* **Exercise description**
Retype the entries below exactly, but begin at the line containing "O(1) | 三角数の性質を活用、最高速 |" and end at the last line.

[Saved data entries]
____________________

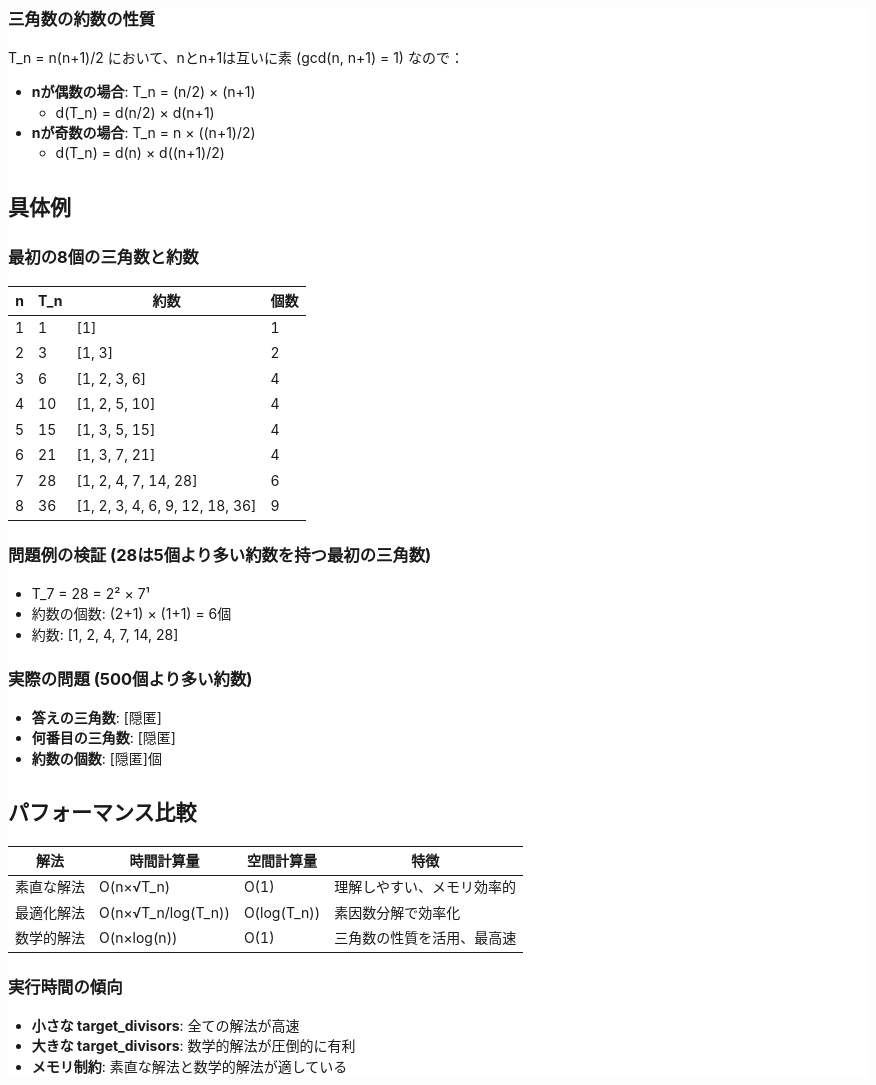 ### 三角数の約数の性質
T_n = n(n+1)/2 において、nとn+1は互いに素 (gcd(n, n+1) = 1) なので：

- **nが偶数の場合**: T_n = (n/2) × (n+1)
  - d(T_n) = d(n/2) × d(n+1)
- **nが奇数の場合**: T_n = n × ((n+1)/2)
  - d(T_n) = d(n) × d((n+1)/2)

## 具体例

### 最初の8個の三角数と約数
| n | T_n | 約数 | 個数 |
|---|-----|------|------|
| 1 | 1 | [1] | 1 |
| 2 | 3 | [1, 3] | 2 |
| 3 | 6 | [1, 2, 3, 6] | 4 |
| 4 | 10 | [1, 2, 5, 10] | 4 |
| 5 | 15 | [1, 3, 5, 15] | 4 |
| 6 | 21 | [1, 3, 7, 21] | 4 |
| 7 | 28 | [1, 2, 4, 7, 14, 28] | 6 |
| 8 | 36 | [1, 2, 3, 4, 6, 9, 12, 18, 36] | 9 |

### 問題例の検証 (28は5個より多い約数を持つ最初の三角数)
- T_7 = 28 = 2² × 7¹
- 約数の個数: (2+1) × (1+1) = 6個
- 約数: [1, 2, 4, 7, 14, 28]

### 実際の問題 (500個より多い約数)
- **答えの三角数**: [隠匿]
- **何番目の三角数**: [隠匿]
- **約数の個数**: [隠匿]個

## パフォーマンス比較

| 解法 | 時間計算量 | 空間計算量 | 特徴 |
|------|-----------|-----------|------|
| 素直な解法 | O(n×√T_n) | O(1) | 理解しやすい、メモリ効率的 |
| 最適化解法 | O(n×√T_n/log(T_n)) | O(log(T_n)) | 素因数分解で効率化 |
| 数学的解法 | O(n×log(n)) | O(1) | 三角数の性質を活用、最高速 |

### 実行時間の傾向
- **小さな target_divisors**: 全ての解法が高速
- **大きな target_divisors**: 数学的解法が圧倒的に有利
- **メモリ制約**: 素直な解法と数学的解法が適している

____________________

* **Exercise result**
| 数学的解法 | O(n×log(n)) | O(1) | 三角数の性質を活用、最高速 |

### 実行時間の傾向
- **小さな target_divisors**: 全ての解法が高速
- **大きな target_divisors**: 数学的解法が圧倒的に有利
- **メモリ制約**: 素直な解法と数学的解法が適している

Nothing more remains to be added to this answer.